**PROBLEM REQUIREMENTS**
Only one stretch of the data below is wanted: the lines from the one with "knowing the pattern can negatively" through the one with "entify three distinct types of consumer", repeated exactly.

***** DATA EXTRACT *****

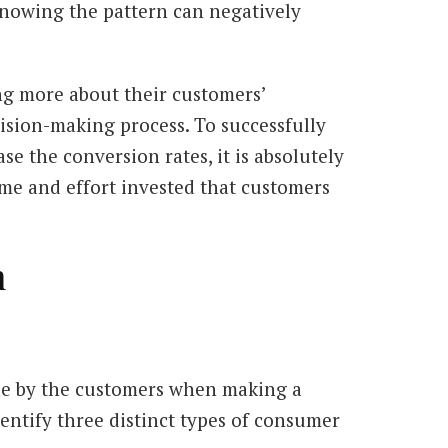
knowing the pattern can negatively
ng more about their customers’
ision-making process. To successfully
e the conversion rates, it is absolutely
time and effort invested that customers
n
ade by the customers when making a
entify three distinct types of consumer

*****
***** DATA EXTRACT *****

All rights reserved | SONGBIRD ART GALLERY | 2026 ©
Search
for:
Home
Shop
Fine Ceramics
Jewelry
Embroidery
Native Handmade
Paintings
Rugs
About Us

*****

**WRITTEN RESPONSE**
knowing the pattern can negatively
ng more about their customers’
ision-making process. To successfully
e the conversion rates, it is absolutely
time and effort invested that customers
n
ade by the customers when making a
entify three distinct types of consumer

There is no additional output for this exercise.